YOUR GOAL » Can you edit all of the lines below so that "Gesundheitsstudio" becomes "Fitnessstudio", leaving everything else unchanged?

"""

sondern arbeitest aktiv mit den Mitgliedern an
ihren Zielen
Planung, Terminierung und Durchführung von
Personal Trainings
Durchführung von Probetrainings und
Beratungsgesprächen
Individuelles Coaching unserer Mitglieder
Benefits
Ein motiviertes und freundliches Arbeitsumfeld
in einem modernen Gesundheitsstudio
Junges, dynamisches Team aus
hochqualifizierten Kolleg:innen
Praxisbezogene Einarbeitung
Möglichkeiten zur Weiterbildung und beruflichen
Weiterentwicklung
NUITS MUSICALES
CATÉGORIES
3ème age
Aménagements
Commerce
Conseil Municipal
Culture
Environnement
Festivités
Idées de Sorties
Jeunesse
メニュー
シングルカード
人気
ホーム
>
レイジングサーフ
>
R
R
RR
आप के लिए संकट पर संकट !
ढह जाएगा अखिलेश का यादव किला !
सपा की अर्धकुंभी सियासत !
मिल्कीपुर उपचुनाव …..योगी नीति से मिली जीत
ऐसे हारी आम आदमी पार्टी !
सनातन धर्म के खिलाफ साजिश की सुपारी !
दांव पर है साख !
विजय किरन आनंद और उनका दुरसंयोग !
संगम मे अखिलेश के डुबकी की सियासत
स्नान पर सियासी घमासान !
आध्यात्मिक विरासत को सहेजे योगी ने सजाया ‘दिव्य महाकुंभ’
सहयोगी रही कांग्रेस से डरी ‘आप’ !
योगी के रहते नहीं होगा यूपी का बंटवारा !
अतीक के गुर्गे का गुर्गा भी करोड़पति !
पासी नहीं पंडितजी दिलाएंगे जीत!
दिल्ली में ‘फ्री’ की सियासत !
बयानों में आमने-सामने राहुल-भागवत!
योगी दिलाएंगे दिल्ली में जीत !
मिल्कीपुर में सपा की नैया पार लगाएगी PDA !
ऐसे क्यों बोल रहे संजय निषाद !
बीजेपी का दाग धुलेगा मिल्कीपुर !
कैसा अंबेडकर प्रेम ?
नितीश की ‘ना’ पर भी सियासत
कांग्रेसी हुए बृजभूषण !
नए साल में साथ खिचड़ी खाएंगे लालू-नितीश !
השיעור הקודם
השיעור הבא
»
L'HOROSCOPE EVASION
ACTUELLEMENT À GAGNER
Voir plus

"""

SOLUTION TO THIS PROBLEM »
sondern arbeitest aktiv mit den Mitgliedern an
ihren Zielen
Planung, Terminierung und Durchführung von
Personal Trainings
Durchführung von Probetrainings und
Beratungsgesprächen
Individuelles Coaching unserer Mitglieder
Benefits
Ein motiviertes und freundliches Arbeitsumfeld
in einem modernen Fitnessstudio
Junges, dynamisches Team aus
hochqualifizierten Kolleg:innen
Praxisbezogene Einarbeitung
Möglichkeiten zur Weiterbildung und beruflichen
Weiterentwicklung
NUITS MUSICALES
CATÉGORIES
3ème age
Aménagements
Commerce
Conseil Municipal
Culture
Environnement
Festivités
Idées de Sorties
Jeunesse
メニュー
シングルカード
人気
ホーム
>
レイジングサーフ
>
R
R
RR
आप के लिए संकट पर संकट !
ढह जाएगा अखिलेश का यादव किला !
सपा की अर्धकुंभी सियासत !
मिल्कीपुर उपचुनाव …..योगी नीति से मिली जीत
ऐसे हारी आम आदमी पार्टी !
सनातन धर्म के खिलाफ साजिश की सुपारी !
दांव पर है साख !
विजय किरन आनंद और उनका दुरसंयोग !
संगम मे अखिलेश के डुबकी की सियासत
स्नान पर सियासी घमासान !
आध्यात्मिक विरासत को सहेजे योगी ने सजाया ‘दिव्य महाकुंभ’
सहयोगी रही कांग्रेस से डरी ‘आप’ !
योगी के रहते नहीं होगा यूपी का बंटवारा !
अतीक के गुर्गे का गुर्गा भी करोड़पति !
पासी नहीं पंडितजी दिलाएंगे जीत!
दिल्ली में ‘फ्री’ की सियासत !
बयानों में आमने-सामने राहुल-भागवत!
योगी दिलाएंगे दिल्ली में जीत !
मिल्कीपुर में सपा की नैया पार लगाएगी PDA !
ऐसे क्यों बोल रहे संजय निषाद !
बीजेपी का दाग धुलेगा मिल्कीपुर !
कैसा अंबेडकर प्रेम ?
नितीश की ‘ना’ पर भी सियासत
कांग्रेसी हुए बृजभूषण !
नए साल में साथ खिचड़ी खाएंगे लालू-नितीश !
השיעור הקודם
השיעור הבא
»
L'HOROSCOPE EVASION
ACTUELLEMENT À GAGNER
Voir plus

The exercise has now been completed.